[Structured pose outputs]
*-*-*
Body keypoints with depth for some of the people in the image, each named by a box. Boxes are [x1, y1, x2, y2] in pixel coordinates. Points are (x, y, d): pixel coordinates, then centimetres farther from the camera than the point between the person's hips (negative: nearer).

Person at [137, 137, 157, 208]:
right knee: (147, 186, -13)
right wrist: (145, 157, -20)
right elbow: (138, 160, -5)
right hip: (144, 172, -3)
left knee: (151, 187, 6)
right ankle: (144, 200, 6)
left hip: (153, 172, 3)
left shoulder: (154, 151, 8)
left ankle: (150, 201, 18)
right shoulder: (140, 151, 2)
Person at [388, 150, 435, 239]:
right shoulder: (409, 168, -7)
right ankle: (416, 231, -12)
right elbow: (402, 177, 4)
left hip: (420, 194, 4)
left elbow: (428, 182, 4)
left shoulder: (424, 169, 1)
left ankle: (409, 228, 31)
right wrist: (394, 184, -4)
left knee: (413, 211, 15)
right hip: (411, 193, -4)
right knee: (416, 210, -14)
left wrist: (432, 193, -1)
*-*-*
- **Exercise requirements**:
This exercise asks for the line with "left ankle: (409, 228, 31)" and all lines after it through the end of the records above, retyped exactly and with nothing else.

- **Written response**:
left ankle: (409, 228, 31)
right wrist: (394, 184, -4)
left knee: (413, 211, 15)
right hip: (411, 193, -4)
right knee: (416, 210, -14)
left wrist: (432, 193, -1)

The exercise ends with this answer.